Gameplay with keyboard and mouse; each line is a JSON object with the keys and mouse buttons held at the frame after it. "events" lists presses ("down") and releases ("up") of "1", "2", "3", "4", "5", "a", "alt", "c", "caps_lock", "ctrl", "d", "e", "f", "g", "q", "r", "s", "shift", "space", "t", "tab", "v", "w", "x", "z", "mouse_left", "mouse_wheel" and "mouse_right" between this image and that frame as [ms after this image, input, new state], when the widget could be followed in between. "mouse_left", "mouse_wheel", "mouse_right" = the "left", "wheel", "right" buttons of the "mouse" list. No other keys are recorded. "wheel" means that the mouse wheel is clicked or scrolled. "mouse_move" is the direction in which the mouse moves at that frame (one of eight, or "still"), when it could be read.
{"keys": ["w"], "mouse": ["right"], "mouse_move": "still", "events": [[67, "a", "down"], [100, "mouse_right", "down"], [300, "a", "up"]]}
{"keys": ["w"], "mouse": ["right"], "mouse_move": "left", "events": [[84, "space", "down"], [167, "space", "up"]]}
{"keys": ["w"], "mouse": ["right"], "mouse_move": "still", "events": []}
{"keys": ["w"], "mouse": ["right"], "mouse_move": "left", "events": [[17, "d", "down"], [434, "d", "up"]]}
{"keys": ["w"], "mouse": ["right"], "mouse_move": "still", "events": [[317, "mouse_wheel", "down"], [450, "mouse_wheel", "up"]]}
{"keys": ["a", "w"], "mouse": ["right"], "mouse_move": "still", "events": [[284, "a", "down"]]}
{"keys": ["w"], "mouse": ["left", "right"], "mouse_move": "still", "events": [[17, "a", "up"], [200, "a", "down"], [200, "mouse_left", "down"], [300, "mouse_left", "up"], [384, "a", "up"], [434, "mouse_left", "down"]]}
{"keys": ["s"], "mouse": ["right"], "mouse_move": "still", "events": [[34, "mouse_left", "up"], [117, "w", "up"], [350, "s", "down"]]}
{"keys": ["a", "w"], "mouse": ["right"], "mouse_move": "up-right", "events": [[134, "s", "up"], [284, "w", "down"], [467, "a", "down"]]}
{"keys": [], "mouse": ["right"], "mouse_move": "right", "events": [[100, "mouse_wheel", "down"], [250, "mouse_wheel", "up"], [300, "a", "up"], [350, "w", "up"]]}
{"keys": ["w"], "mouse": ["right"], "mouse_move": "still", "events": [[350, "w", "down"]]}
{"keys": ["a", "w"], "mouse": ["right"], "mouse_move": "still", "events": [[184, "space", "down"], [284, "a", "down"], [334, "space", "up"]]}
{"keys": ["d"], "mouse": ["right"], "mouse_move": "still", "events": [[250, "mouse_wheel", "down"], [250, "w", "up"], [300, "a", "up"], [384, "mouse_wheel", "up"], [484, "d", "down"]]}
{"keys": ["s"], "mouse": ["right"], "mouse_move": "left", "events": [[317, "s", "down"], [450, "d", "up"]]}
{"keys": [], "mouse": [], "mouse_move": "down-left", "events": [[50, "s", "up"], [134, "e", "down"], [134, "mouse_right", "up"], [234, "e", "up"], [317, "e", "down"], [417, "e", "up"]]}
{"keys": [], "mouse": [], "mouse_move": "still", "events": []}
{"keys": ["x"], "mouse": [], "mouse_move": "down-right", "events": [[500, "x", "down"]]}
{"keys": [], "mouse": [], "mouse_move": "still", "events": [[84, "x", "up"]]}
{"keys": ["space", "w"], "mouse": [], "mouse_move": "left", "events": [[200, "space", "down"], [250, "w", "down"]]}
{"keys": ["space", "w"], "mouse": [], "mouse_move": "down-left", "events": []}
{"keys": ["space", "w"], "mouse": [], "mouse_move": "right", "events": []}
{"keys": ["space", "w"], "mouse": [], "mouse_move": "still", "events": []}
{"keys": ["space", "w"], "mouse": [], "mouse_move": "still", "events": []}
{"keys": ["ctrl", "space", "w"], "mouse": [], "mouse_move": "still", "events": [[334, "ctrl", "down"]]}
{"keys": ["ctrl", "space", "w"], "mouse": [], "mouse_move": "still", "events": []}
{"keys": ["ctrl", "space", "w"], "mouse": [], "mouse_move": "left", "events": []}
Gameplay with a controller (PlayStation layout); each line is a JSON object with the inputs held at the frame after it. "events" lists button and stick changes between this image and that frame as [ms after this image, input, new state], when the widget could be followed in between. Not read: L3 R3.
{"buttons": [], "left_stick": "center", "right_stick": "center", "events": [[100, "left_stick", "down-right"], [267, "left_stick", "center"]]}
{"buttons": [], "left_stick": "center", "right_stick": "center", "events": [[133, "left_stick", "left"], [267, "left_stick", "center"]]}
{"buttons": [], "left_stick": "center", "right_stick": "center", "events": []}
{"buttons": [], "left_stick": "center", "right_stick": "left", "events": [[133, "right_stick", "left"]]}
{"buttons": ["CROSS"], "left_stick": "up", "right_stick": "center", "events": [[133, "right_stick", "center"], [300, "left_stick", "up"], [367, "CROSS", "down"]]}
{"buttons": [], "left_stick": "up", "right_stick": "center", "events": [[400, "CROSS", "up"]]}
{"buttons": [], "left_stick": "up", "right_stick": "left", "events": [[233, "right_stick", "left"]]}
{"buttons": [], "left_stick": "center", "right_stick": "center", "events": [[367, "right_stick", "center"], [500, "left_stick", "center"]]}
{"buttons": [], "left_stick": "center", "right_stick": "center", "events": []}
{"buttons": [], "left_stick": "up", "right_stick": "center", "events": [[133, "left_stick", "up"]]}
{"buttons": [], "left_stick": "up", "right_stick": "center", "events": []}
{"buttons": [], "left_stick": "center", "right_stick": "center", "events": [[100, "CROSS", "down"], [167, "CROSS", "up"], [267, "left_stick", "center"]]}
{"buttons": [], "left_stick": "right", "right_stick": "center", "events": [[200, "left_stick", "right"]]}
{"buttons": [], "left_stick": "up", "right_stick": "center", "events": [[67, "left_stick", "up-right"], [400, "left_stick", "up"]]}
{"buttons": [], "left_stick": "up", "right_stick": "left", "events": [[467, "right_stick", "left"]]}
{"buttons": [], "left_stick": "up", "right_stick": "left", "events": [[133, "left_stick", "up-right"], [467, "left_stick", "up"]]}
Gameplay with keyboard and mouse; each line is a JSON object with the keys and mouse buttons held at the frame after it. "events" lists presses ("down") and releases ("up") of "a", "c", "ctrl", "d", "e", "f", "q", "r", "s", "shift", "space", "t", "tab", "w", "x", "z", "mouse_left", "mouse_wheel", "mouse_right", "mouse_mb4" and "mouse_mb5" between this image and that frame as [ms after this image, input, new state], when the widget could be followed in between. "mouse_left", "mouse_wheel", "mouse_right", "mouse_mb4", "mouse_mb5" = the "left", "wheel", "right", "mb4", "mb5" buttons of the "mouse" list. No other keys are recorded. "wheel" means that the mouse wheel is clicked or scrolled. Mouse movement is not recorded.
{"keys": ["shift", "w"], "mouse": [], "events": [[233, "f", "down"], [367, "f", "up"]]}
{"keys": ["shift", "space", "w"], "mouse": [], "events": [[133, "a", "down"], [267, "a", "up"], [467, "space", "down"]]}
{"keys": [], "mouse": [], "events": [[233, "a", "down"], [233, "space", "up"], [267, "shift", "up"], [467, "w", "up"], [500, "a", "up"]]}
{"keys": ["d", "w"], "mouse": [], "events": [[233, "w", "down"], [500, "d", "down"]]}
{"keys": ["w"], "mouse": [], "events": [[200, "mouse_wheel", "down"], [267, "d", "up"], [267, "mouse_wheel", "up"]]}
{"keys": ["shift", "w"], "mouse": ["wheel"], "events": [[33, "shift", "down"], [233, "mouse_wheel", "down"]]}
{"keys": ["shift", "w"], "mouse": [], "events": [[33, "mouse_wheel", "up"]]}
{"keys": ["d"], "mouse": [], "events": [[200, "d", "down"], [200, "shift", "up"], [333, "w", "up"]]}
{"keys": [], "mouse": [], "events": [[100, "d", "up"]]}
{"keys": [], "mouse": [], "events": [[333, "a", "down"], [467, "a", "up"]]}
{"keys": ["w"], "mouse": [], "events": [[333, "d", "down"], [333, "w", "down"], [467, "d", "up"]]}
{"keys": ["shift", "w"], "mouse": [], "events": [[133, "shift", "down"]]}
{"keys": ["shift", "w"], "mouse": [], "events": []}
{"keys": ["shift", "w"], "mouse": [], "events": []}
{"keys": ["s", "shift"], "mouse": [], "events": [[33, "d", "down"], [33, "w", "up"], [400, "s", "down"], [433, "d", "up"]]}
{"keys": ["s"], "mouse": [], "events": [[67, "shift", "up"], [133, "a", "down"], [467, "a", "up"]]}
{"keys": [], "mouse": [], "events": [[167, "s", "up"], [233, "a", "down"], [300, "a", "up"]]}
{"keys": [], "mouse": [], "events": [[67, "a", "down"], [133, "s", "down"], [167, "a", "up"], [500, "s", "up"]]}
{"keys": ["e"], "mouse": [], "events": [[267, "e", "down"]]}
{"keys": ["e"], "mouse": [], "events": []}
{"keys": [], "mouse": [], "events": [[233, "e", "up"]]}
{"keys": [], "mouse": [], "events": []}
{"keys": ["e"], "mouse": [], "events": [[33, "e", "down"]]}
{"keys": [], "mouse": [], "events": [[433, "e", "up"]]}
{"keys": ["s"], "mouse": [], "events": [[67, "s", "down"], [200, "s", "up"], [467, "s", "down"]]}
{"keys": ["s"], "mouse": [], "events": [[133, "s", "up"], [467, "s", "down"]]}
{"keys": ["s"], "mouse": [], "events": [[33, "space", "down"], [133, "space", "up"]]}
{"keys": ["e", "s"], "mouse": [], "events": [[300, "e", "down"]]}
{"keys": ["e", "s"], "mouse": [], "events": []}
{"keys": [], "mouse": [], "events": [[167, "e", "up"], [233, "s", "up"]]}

※ ※ ※

What you are asked to do: Reproduce all lines from the records above that include the word "read".

Answer area:
Gameplay with keyboard and mouse; each line is a JSON object with the keys and mouse buttons held at the frame after it. "events" lists presses ("down") and releases ("up") of "1", "2", "3", "4", "5", "a", "alt", "c", "caps_lock", "ctrl", "d", "e", "f", "g", "q", "r", "s", "shift", "space", "t", "tab", "v", "w", "x", "z", "mouse_left", "mouse_wheel" and "mouse_right" between this image and that frame as [ms after this image, input, new state], when the widget could be followed in between. "mouse_left", "mouse_wheel", "mouse_right" = the "left", "wheel", "right" buttons of the "mouse" list. No other keys are recorded. "wheel" means that the mouse wheel is clicked or scrolled. "mouse_move" is the direction in which the mouse moves at that frame (one of eight, or "still"), when it could be read.
Gameplay with a controller (PlayStation layout); each line is a JSON object with the inputs held at the frame after it. "events" lists button and stick changes between this image and that frame as [ms after this image, input, new state], when the widget could be followed in between. Not read: L3 R3.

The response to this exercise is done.